Senate Republicans are turning the results of Tuesday’s Missouri healthcare referendum into a fundraising pitch.
Slightly more than 71 percent of Missouri primary voters on Tuesday rejected a mandate that they buy health insurance. The mandate was included in the Democrats' healthcare reform bill, which passed in March.
The White House on Wednesday flatly dismissed the results. Asked what it means that voters in Missouri would vote against the federal mandate, spokesman Robert Gibbs said: "Nothing."

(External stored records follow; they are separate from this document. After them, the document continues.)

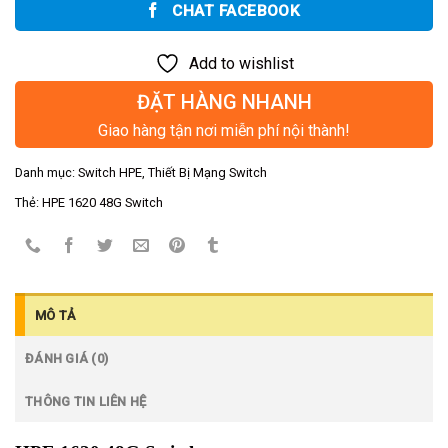
CHAT FACEBOOK
Add to wishlist
ĐẶT HÀNG NHANH
Giao hàng tận nơi miễn phí nội thành!
Danh mục:
Switch HPE
,
Thiết Bị Mạng Switch
Thẻ:
HPE 1620 48G Switch
MÔ TẢ
ĐÁNH GIÁ (0)
THÔNG TIN LIÊN HỆ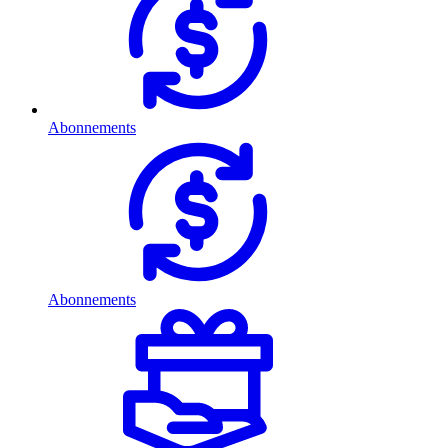
Abonnements
Abonnements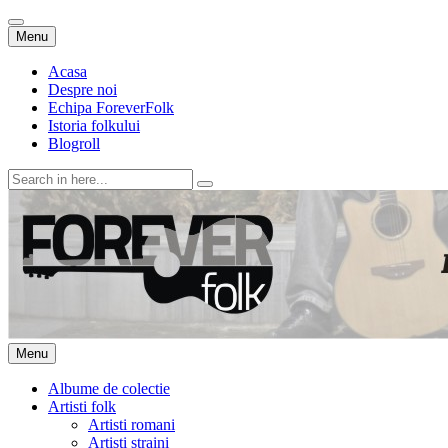
Skip
Menu
to
content
Acasa
Despre noi
Echipa ForeverFolk
Istoria folkului
Blogroll
Search
for:
ForeverFolk
Muzica sufletului tau
Skip
Menu
to
content
Albume de colectie
Artisti folk
Artisti romani
Artisti straini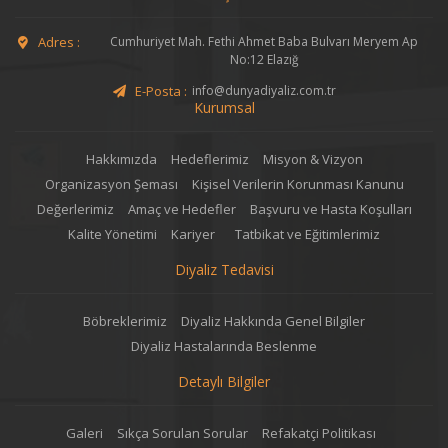
Adres :
Cumhuriyet Mah. Fethi Ahmet Baba Bulvarı Meryem Ap
No:12 Elazığ
E-Posta :
info@dunyadiyaliz.com.tr
Kurumsal
Hakkımızda
Hedeflerimiz
Misyon & Vizyon
Organizasyon Şeması
Kişisel Verilerin Korunması Kanunu
Değerlerimiz
Amaç ve Hedefler
Başvuru ve Hasta Koşulları
Kalite Yönetimi
Kariyer
Tatbikat ve Eğitimlerimiz
Diyaliz Tedavisi
Böbreklerimiz
Diyaliz Hakkında Genel Bilgiler
Diyaliz Hastalarında Beslenme
Detaylı Bilgiler
Galeri
Sıkça Sorulan Sorular
Refakatçi Politikası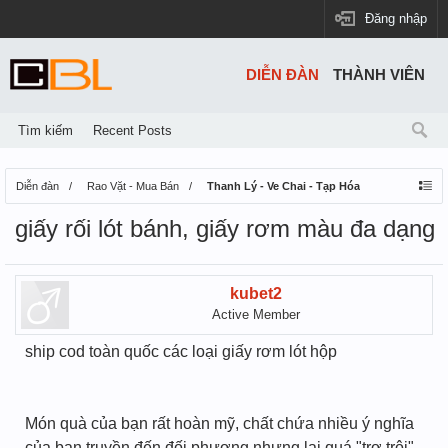
Đăng nhập
DIỄN ĐÀN
THÀNH VIÊN
Tìm kiếm
Recent Posts
Diễn đàn
Rao Vặt - Mua Bán
Thanh Lý - Ve Chai - Tạp Hóa
giấy rối lót bánh, giấy rơm màu đa dạng
kubet2
Active Member
ship cod toàn quốc các loại giấy rơm lót hộp
Món quà của bạn rất hoàn mỹ, chất chứa nhiều ý nghĩa
của bạn truyền đến đối phương nhưng lại quá "trơ trội"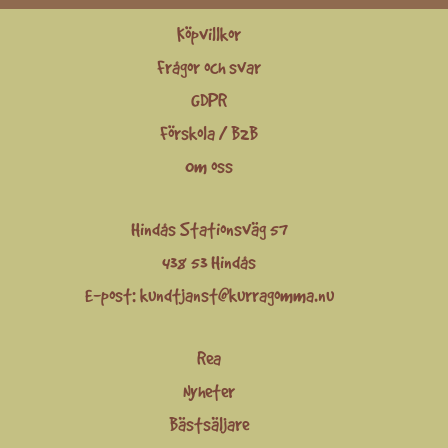
Köpvillkor
Frågor och svar
GDPR
Förskola / B2B
Om oss
Hindås Stationsväg 57
438 53 Hindås
E-post:
kundtjanst@kurragomma.nu
Rea
Nyheter
Bästsäljare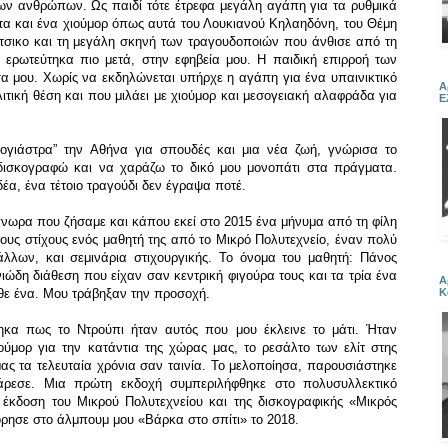
 των ανθρώπων. Ως παιδί τότε έτρεφα μεγάλη αγάπη για τα ρυθμικά
ητα και ένα χιούμορ όπως αυτά του Λουκιανού Κηλαηδόνη, του Θέμη
ύτσικο και τη μεγάλη σκηνή των τραγουδοποιών που άνθισε από τη
 ερωτεύτηκα πιο μετά, στην εφηβεία μου. Η παιδική επιρροή των
 μου. Χωρίς να εκδηλώνεται υπήρχε η αγάπη για ένα υπαινικτικό
Α
ιτική θέση και που μιλάει με χιούμορ και μεσογειακή αλαφράδα για
Ε
ογιάστρα” την Αθήνα για σπουδές και μια νέα ζωή, γνώρισα το
 δισκογραφώ και να χαράζω το δικό μου μονοπάτι στα πράγματα.
έα, ένα τέτοιο τραγούδι δεν έγραψα ποτέ.
γνωρα που ζήσαμε και κάπου εκεί στο 2015 ένα μήνυμα από τη φίλη
ους στίχους ενός μαθητή της από το Μικρό Πολυτεχνείο, έναν πολύ
λλων, και σεμινάρια στιχουργικής. Το όνομα του μαθητή: Πάνος
ιώδη διάθεση που είχαν σαν κεντρική φιγούρα τους και τα τρία ένα
Α
Κ
θε ένα. Μου τράβηξαν την προσοχή.
ηκα πως το Ντρούπι ήταν αυτός που μου έκλεινε το μάτι. Ήταν
ιούμορ για την κατάντια της χώρας μας, το ρεσάλτο των ελίτ στης
μας τα τελευταία χρόνια σαν ταινία. Το μελοποίησα, παρουσιάστηκε
 άρεσε. Μια πρώτη εκδοχή συμπεριλήφθηκε στο πολυσυλλεκτικό
 έκδοση του Μικρού Πολυτεχνείου και της δισκογραφικής «Μικρός
ρησε στο άλμπουμ μου «Βάρκα στο σπίτι» το 2018.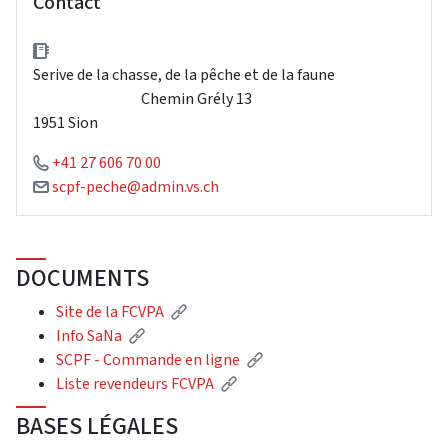
Contact
Serive de la chasse, de la pêche et de la faune
Chemin Grély 13
1951 Sion
+41 27 606 70 00
scpf-peche@admin.vs.ch
DOCUMENTS
Site de la FCVPA
Info SaNa
SCPF - Commande en ligne
Liste revendeurs FCVPA
BASES LÉGALES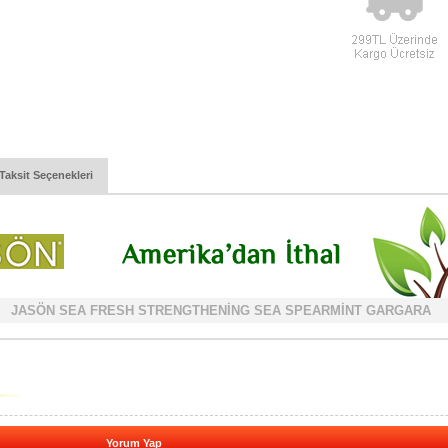
Taksit Seçenekleri
JASÖN SEA FRESH STRENGTHENİNG SEA SPEARMİNT GARGARA
Yorum Yap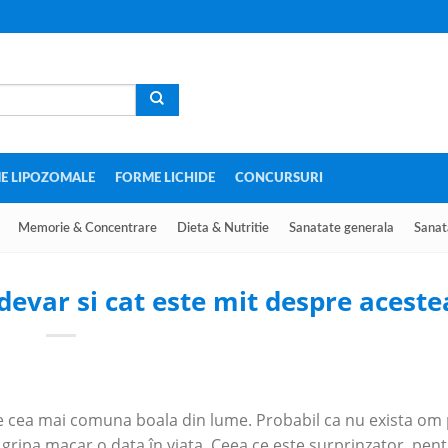
E LIPOZOMALE
FORME LICHIDE
CONCURSURI
Memorie & Concentrare
Dieta & Nutritie
Sanatate generala
Sanat
adevar si cat este mit despre aceste
te cea mai comuna boala din lume. Probabil ca nu exista om
ut gripa macar o data în viata. Ceea ce este surprinzator, pen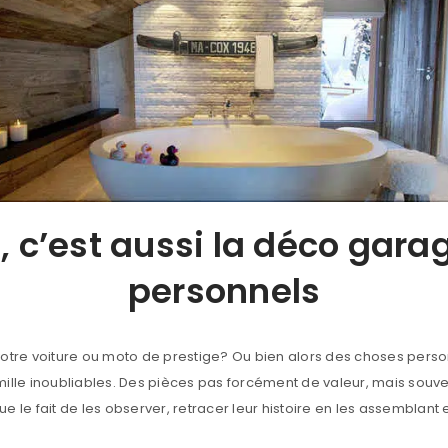
Date de naissance
*
Adresse e-mail
*
ft, c’est aussi la déco gar
personnels
Mot de passe
*
votre voiture ou moto de prestige? Ou bien alors des choses pers
famille inoubliables. Des pièces pas forcément de valeur, mais souv
Enter Date of Birthday
 le fait de les observer, retracer leur histoire
en les assemblant e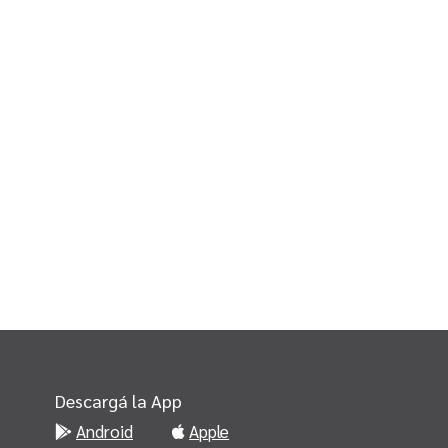
Descargá la App
Android
Apple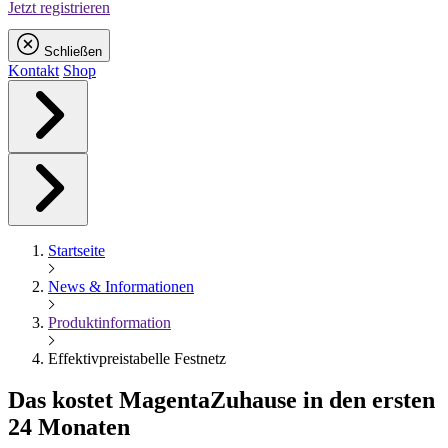
Jetzt registrieren
Schließen
Kontakt
Shop
Startseite
News & Informationen
Produktinformation
Effektivpreistabelle Festnetz
Das kostet
Magenta
Zuhause in den ersten
24 Monaten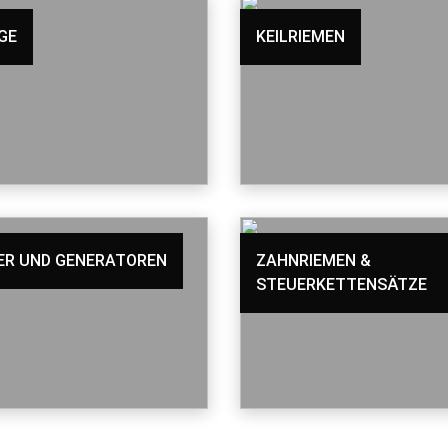
GE
KEILRIEMEN
ER UND GENERATOREN
ZAHNRIEMEN &
STEUERKETTENSÄTZE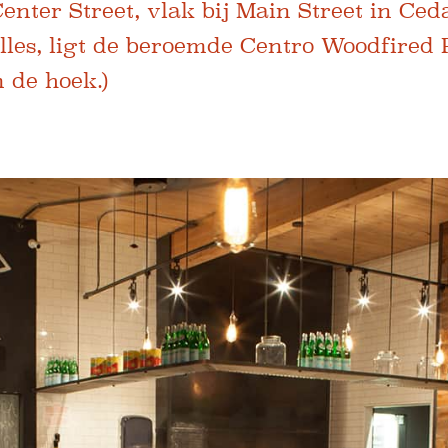
nter Street, vlak bij Main Street in Ceda
lles, ligt de beroemde Centro Woodfired P
 de hoek.)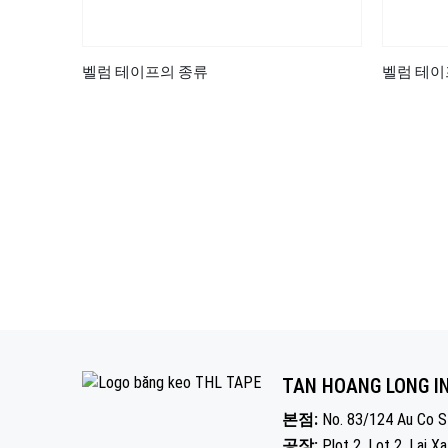
벨럼 테이프의 종류
벨럼 테이
TAN HOANG LONG I
본점:
No. 83/124 Au Co St
공장:
Plot 2, Lot 2, Lai Xa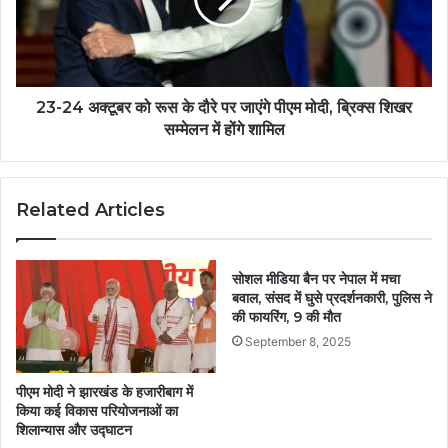
23-24 अक्टूबर को रूस के दौरे पर जाएंगे पीएम मोदी, ब्रिक्स शिखर
सम्मेलन में होंगे शामिल
Related Articles
सोशल मीडिया बैन पर नेपाल में मचा
बवाल, संसद में घुसे प्रदर्शनकारी, पुलिस ने
की फायरिंग, 9 की मौत
September 8, 2025
पीएम मोदी ने झारखंड के हजारीबाग में
किया कई विकास परियोजनाओं का
शिलान्यास और उद्घाटन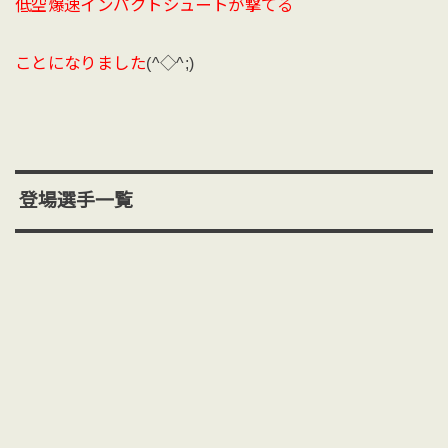
低空爆速インパクトシュートが撃てる
ことになりました
(^◇^;)
登場選手一覧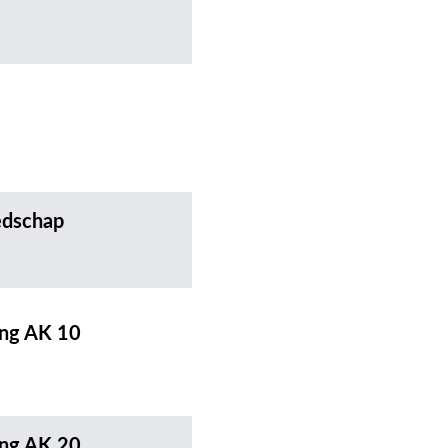
edschap
ing AK 10
ing AK 20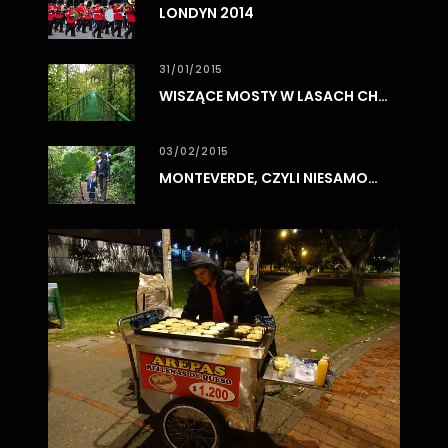
LONDYN 2014
31/01/2015
WISZĄCE MOSTY W LASACH CHMUROWYCH MONTEVERDE
03/02/2015
MONTEVERDE, CZYLI NIESAMOWITE LASY CHMUROWE
0
3
/
0
8
/
2
0
1
7
BO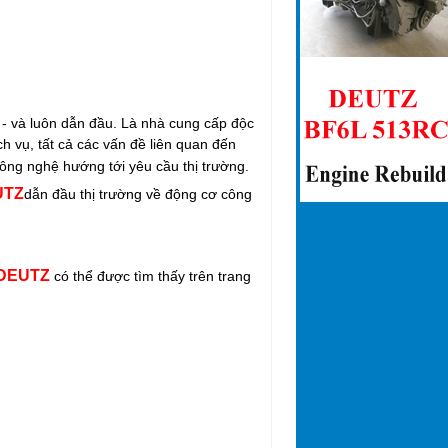
i - và luôn dẫn đầu. Là nhà cung cấp độc
h vụ, tất cả các vấn đề liên quan đến
công nghệ hướng tới yêu cầu thị trường.
UTZ
dẫn đầu thị trường về động cơ công
DEUTZ
có thể được tìm thấy trên trang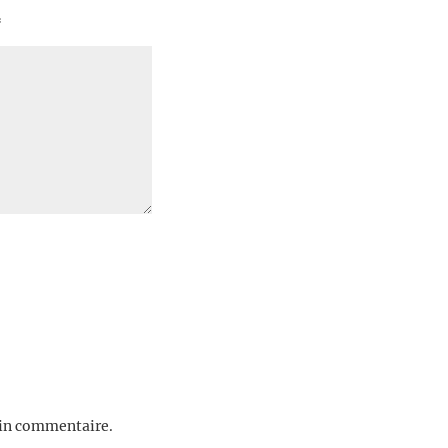
*
ain commentaire.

John Cornyn (Texas), chairman of the National Republican Senatorial Committee, took issue with Gibbs's comment. "This arrogance and political tone deafness from the Obama White House is simply astounding," he wrote in an e-mail solicitation for donations.
"That the White House has shown such blatant disregard for the votes cast by Missourians as 'nothing' is startling, and it should make clear just how out-of-touch the Obama Administration and Democrats are with average Americans," he added.
In reality, the result of the Missouri referendum is largely for show, since the nation's courts — not popular opinion — will decide whether the federal government can in fact impose such a mandate. Democrats have argued the bill is increasingly popular following their nonstop efforts to sell its benefits over the past four months. But Republicans have seized on the Missouri vote as a sign of unease with the legislation, much of which has yet to be implemented.
—Julian Pecquet and Sam Youngman contributed to this post.